WHAT YOU NEED TO DO
Express every line of text in the listing below as a JSON list of strings, one string per line, with blank lines left out. Leave the pictures out of the answer.

RECORDS PROVIDED
======
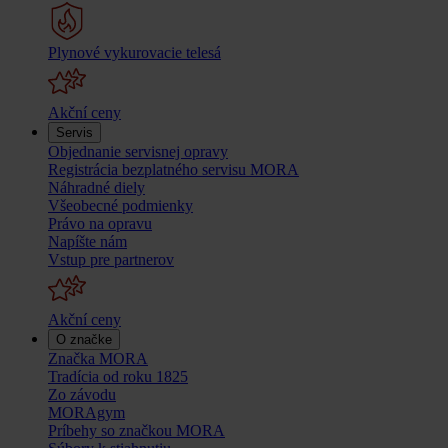
Plynové vykurovacie telesá
Akční ceny
Servis
Objednanie servisnej opravy
Registrácia bezplatného servisu MORA
Náhradné diely
Všeobecné podmienky
Právo na opravu
Napíšte nám
Vstup pre partnerov
Akční ceny
O značke
Značka MORA
Tradícia od roku 1825
Zo závodu
MORAgym
Príbehy so značkou MORA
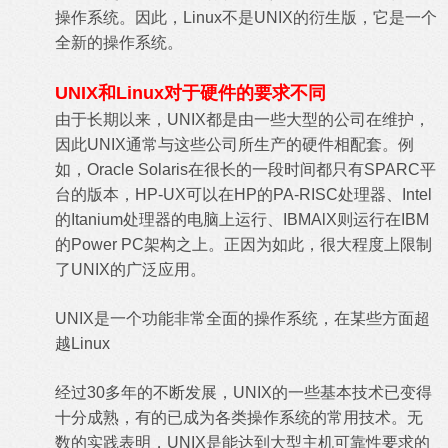
操作系统。因此，Linux不是UNIX的衍生版，它是一个
全新的操作系统。
UNIX和Linux对于硬件的要求不同
由于长期以来，UNIX都是由一些大型的公司在维护，
因此UNIX通常与这些公司所生产的硬件相配套。例
如，Oracle Solaris在很长的一段时间都只有SPARC平
台的版本，HP-UX可以在HP的PA-RISC处理器、Intel
的Itanium处理器的电脑上运行、IBMAlX则运行在IBM
的Power PC架构之上。正因为如此，很大程度上限制
了UNIX的广泛应用。
UNIX是一个功能非常全面的操作系统，在某些方面超
越Linux
经过30多年的不断发展，UNIX的一些基本技术已变得
十分成熟，有的已成为各类操作系统的常用技术。无
数的实践表明，UNIX是能达到大型主机可靠性要求的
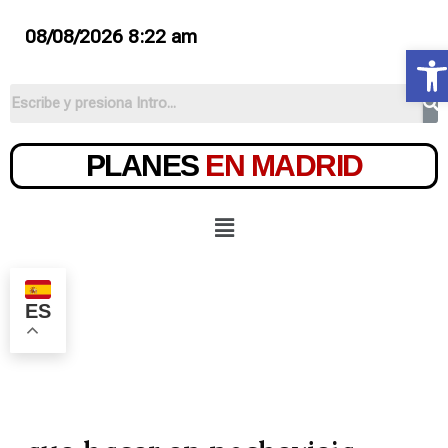
08/08/2026 8:22 am
Ab
PLANES
EN MADRID
ES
======
ANSWER BOX
[
  "Plynové vykurovacie telesá",
  "Akční ceny",
  "Servis",
  "Objednanie servisnej opravy",
  "Registrácia bezplatného servisu MORA",
  "Náhradné diely",
  "Všeobecné podmienky",
  "Právo na opravu",
  "Napíšte nám",
  "Vstup pre partnerov",
  "Akční ceny",
  "O značke",
  "Značka MORA",
  "Tradícia od roku 1825",
  "Zo závodu",
  "MORAgym",
  "Príbehy so značkou MORA",
  "操作系统。因此，Linux不是UNIX的衍生版，它是一个",
  "全新的操作系统。",
  "UNIX和Linux对于硬件的要求不同",
  "由于长期以来，UNIX都是由一些大型的公司在维护，",
  "因此UNIX通常与这些公司所生产的硬件相配套。例",
  "如，Oracle Solaris在很长的一段时间都只有SPARC平",
  "台的版本，HP-UX可以在HP的PA-RISC处理器、Intel",
  "的Itanium处理器的电脑上运行、IBMAlX则运行在IBM",
  "的Power PC架构之上。正因为如此，很大程度上限制",
  "了UNIX的广泛应用。",
  "UNIX是一个功能非常全面的操作系统，在某些方面超",
  "越Linux",
  "经过30多年的不断发展，UNIX的一些基本技术已变得",
  "十分成熟，有的已成为各类操作系统的常用技术。无",
  "数的实践表明，UNIX是能达到大型主机可靠性要求的",
  "08/08/2026 8:22 am",
  "Ab",
  "PLANES",
  "EN MADRID",
  "ES"
]